I’m trying to make image recognizer using Tensorflow. I’m trying to import pre-trained model using Tensorflow Hub but there are some problems with the data format.
class ImportData:
def init(self,width,height):
print(“Starting…”)
images, labels = [], []
PATH = “…/fastai/courses/dl1/data/dogbreed/”
categories = np.array([])
file_len = 0
with open(f’{PATH}labels.csv’,‘r’) as file:
seen = set() # set for fast O(1) amortized lookup
next(file) # Skips the first row which are column names.
for line in file:
file_len += 1
category = line.split(",")[1][:-1]
if category in seen: continue # skip duplicate
seen.add(category)
categories = np.append(categories, category)
if file_len > 1000:
break
with open(f'{PATH}labels.csv','r') as file:
next(file) # Skips the first row which are column names.

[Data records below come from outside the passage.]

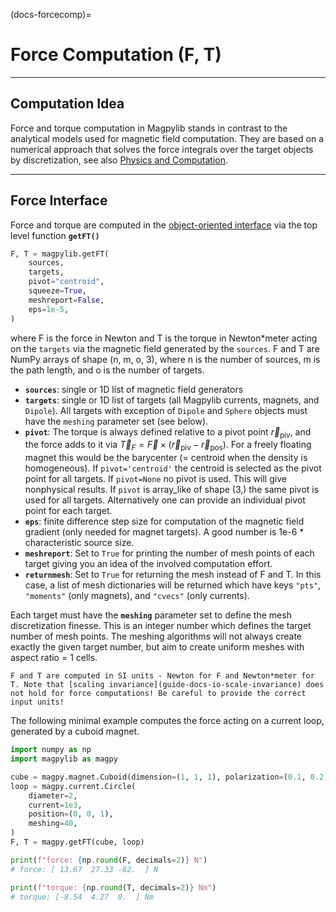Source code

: (docs-forcecomp)=
# Force Computation (F, T)

-------------------------------------
## Computation Idea

Force and torque computation in Magpylib stands in contrast to the analytical models used for magnetic field computation. They are based on a numerical approach that solves the force integrals over the target objects by discretization, see also [Physics and Computation](guide-physics-force-computation).

-------------------------------------
## Force Interface

Force and torque are computed in the [object-oriented interface](docs-fieldcomp-oo) via the top level function **`getFT()`**

```python
F, T = magpylib.getFT(
    sources,
    targets,
    pivot="centroid",
    squeeze=True,
    meshreport=False,
    eps=1e-5,
)
```

where F is the force in Newton and T is the torque in Newton*meter acting on the `targets` via the magnetic field generated by the `sources`. F and T are NumPy arrays of shape (n, m, o, 3), where n is the number of sources, m is the path length, and o is the number of targets.

- **`sources`**: single or 1D list of magnetic field generators
- **`targets`**: single or 1D list of targets (all Magpylib currents, magnets, and `Dipole`). All targets with exception of `Dipole` and `Sphere` objects must have the `meshing` parameter set (see below).
- **`pivot`**: The torque is always defined relative to a pivot point $\vec{r}_\text{piv}$, and the force adds to it via $\vec{T}_F = \vec{F} \times (\vec{r}_\text{piv} - \vec{r}_\text{pos})$. For a freely floating magnet this would be the barycenter (= centroid when the density is homogeneous). If `pivot='centroid'` the centroid is selected as the pivot point for all targets. If `pivot=None` no pivot is used. This will give nonphysical results. If `pivot` is array_like of shape (3,) the same pivot is used for all targets. Alternatively one can provide an individual pivot point for each target.
- **`eps`**: finite difference step size for computation of the magnetic field gradient (only needed for magnet targets). A good number is 1e-6 * characteristic source size.
- **`meshreport`**: Set to `True` for printing the number of mesh points of each target giving you an idea of the involved computation effort.
- **`returnmesh`**: Set to `True` for returning the mesh instead of F and T. In this case, a list of mesh dictionaries will be returned which have keys `"pts"`, `"moments"` (only magnets), and `"cvecs"` (only currents).

Each target must have the **`meshing`** parameter set to define the mesh discretization finesse. This is an integer number which defines the target number of mesh points. The meshing algorithms will not always create exactly the given target number, but aim to create uniform meshes with aspect ratio = 1 cells.

```{warning}
F and T are computed in SI units - Newton for F and Newton*meter for T. Note that [scaling invariance](guide-docs-io-scale-invariance) does not hold for force computations! Be careful to provide the correct input units!
```

The following minimal example computes the force acting on a current loop, generated by a cuboid magnet.

```python
import numpy as np
import magpylib as magpy

cube = magpy.magnet.Cuboid(dimension=(1, 1, 1), polarization=(0.1, 0.2, 0.3))
loop = magpy.current.Circle(
    diameter=2,
    current=1e3,
    position=(0, 0, 1),
    meshing=40,
)
F, T = magpy.getFT(cube, loop)

print(f"force: {np.round(F, decimals=2)} N")
# force: [ 13.67  27.33 -82.  ] N

print(f"torque: {np.round(T, decimals=2)} Nm")
# torque: [-8.54  4.27  0.  ] Nm
```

for i, line in enumerate(file):
sys.stdout.write("Progress: %d%% \r" % (round(i/file_len*100,1)) )
sys.stdout.flush()
label = np.array([0]*len(categories))
name = line.split(",")[0]
category = line.split(",")[1][:-1]
label[np.where(categories == category)] = 1
img_path = f'{PATH}train/{name}.jpg'
try:
im = Image.open(img_path)
im = im.resize([width,height], Image.ANTIALIAS)
except:
print ("Skip a corrupted file: ", img_path)
continue
pixels = np.array(im.convert('L').getdata())
images.append(pixels/255.0)
labels.append(label)
if i > 1000:
break
train_images, test_images, train_labels, test_labels = \
train_test_split(images, labels, test_size=0.2, random_state=0)
class train:
def __init__(self):
self.images = []
self.labels = []
self.batch_counter = 0
def next_batch(self, num):
if self.batch_counter + num >= len(self.labels):
batch_images = self.images[self.batch_counter:]
batch_labels = self.labels[self.batch_counter:]
left = num - len(batch_labels)
batch_images.extend(self.images[:left])
batch_labels.extend(self.labels[:left])
self.batch_counter = left
else:
batch_images = self.images[self.batch_counter:self.batch_counter+num]
batch_labels = self.labels[self.batch_counter:self.batch_counter+num]
self.batch_counter += num
return (batch_images, batch_labels)
class test:
def __init__(self):
self.images = []
self.labels = []
self.train = train()
self.test = test()
self.train.images = train_images
self.train.labels = train_labels
self.test.images = test_images
self.test.labels = test_labels
input_data = ImportData(img_shape[0],img_shape[1])
module = hub.Module(“https://tfhub.dev/google/imagenet/nasnet_large/feature_vector/1”)
features = module(input_data.train.images)
logits = tf.layers.dense(features, num_classes)
probabilities = tf.nn.softmax(logits)
And error message is following:
TypeError: Can’t convert ‘images’: Expected float32, got array([0.47843137, 0.46666667, 0.45882353, …, 0.45098039, 0.37254902,
0.30980392]) of type ‘ndarray’ instead.
I have been trying to read some tutorials but all seems to handle data differently.